Compared with calm sounds, the frequency of the first formant of joy and anger increased slightly, while that of sadness decreased significantly. On closer inspection, we found that this is because people’s mouths open wider when expressing joy and anger than when they speak calmly. In addition to opening the mouth smaller than usual, the expression of sadness is accompanied by a vague nasal sound.

The dynamic range of the first formant frequency of the four emotions is higher than that of the calm state, among which the surprise is the largest. The rate of change of the frequency of the first resonance peak in all four emotions was lower than that in the calm state, and the level of sadness was the most economical. Above, we analyzed and compared the speech signals including joy, anger, sadness, and surprise from three aspects: time structure, amplitude structure, and fundamental frequency structure.

Due to some individual differences, the above analysis results vary to different degrees for different speakers, but the overall trend of the analysis results is consistent. As the subject of future research, we will further analyze the relationship between emotional speech, its spectrum, and formant features, to find the best characteristic parameters for future impassioned speech signal processing.

Reference

Adelman, James S., Zachary Estes, and Martina Cossu. “Emotional sound symbolism: Languages rapidly signal valence via phonemes.” Cognition 175 (2018): 122-130.

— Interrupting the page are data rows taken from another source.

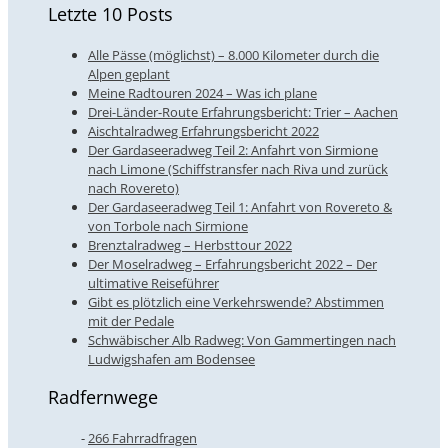
Letzte 10 Posts
Alle Pässe (möglichst) – 8.000 Kilometer durch die
Alpen geplant
Meine Radtouren 2024 – Was ich plane
Drei-Länder-Route Erfahrungsbericht: Trier – Aachen
Aischtalradweg Erfahrungsbericht 2022
Der Gardaseeradweg Teil 2: Anfahrt von Sirmione
nach Limone (Schiffstransfer nach Riva und zurück
nach Rovereto)
Der Gardaseeradweg Teil 1: Anfahrt von Rovereto &
von Torbole nach Sirmione
Brenztalradweg – Herbsttour 2022
Der Moselradweg – Erfahrungsbericht 2022 – Der
ultimative Reiseführer
Gibt es plötzlich eine Verkehrswende? Abstimmen
mit der Pedale
Schwäbischer Alb Radweg: Von Gammertingen nach
Ludwigshafen am Bodensee
Radfernwege
266 Fahrradfragen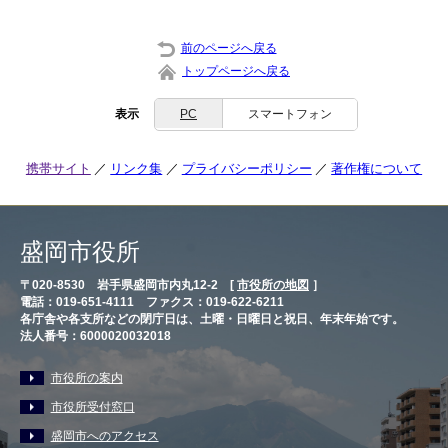
前のページへ戻る
トップページへ戻る
表示
PC
スマートフォン
携帯サイト
リンク集
プライバシーポリシー
著作権について
盛岡市役所
〒020-8530 岩手県盛岡市内丸12-2 [
市役所の地図
］
電話：019-651-4111 ファクス：019-622-6211
各庁舎や各支所などの閉庁日は、土曜・日曜日と祝日、年末年始です。
法人番号：6000020032018
市役所の案内
市役所受付窓口
盛岡市へのアクセス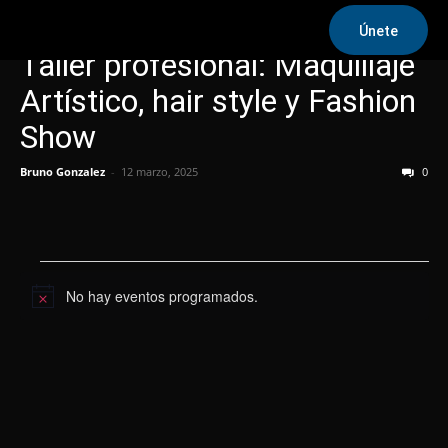
Únete
Taller profesional: Maquillaje
Artístico, hair style y Fashion
Show
Bruno Gonzalez
-
12 marzo, 2025
0
Eventos
No hay eventos programados.
Aviso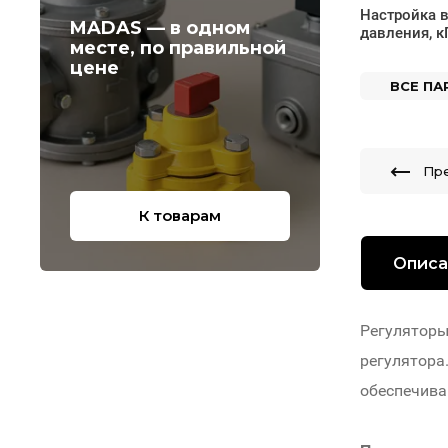
Настройка 
MADAS — в одном
давления, к
месте, по правильной
цене
ВСЕ П
Пр
К товарам
Описа
Регуляторы
регулятора
обеспечив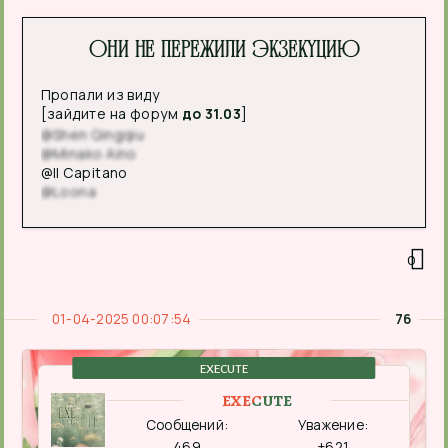
Они не пережили экзекуцию
Пропали из виду
[зайдите на форум
до 31.03
]
@Shen Qingqiu
@Minako Aino
@Il Capitano
@Loona
0
01-04-2025 00:07:54
76
EXECUTE
EXECUTE
Сообщений:
Уважение:
469
+621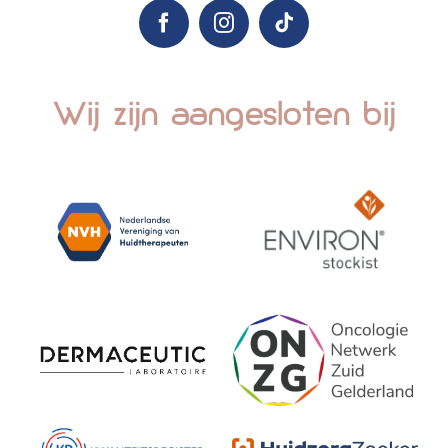
Wij zijn aangesloten bij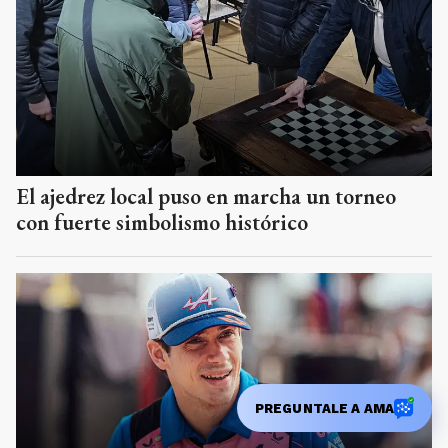
El ajedrez local puso en marcha un torneo
con fuerte simbolismo histórico
PREGUNTALE A AMA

Bänziger, Tanja, and Klaus R. Scherer. “The role of intonation in emotional expressions.” Speech communication 46.3-4 (2005): 252-267.

Ben-David, Boaz M., et al. “Prosody and semantics are separate but not separable channels in the perception of emotional speech: Test for the rating of emotions in speech.” Journal of Speech, Language, and Hearing Research 59.1 (2016): 72-89.

Hamada, Yasuhiro, Reda Elbarougy, and Masato Akagi. “A method for emotional speech synthesis based on the position of the emotional state in Valence-Activation space.” Signal and Information Processing Association Annual Summit and Conference (APSIPA), 2014 Asia-Pacific. IEEE, 2014.

Huang, Zhaocheng, and Julien Epps. “An Investigation of Partition-based and Phonetically-aware Acoustic Features for Continuous Emotion Prediction from Speech.” IEEE Transactions on Affective Computing 1 (2018): 1-1.

Lee, Chi-Chun, Daniel Bone, and Shrikanth S. Narayanan. “An analysis of the relationship between signal-derived vocal arousal score and human emotion production and perception.” Sixteenth Annual Conference of the International Speech Communication Association. 2015.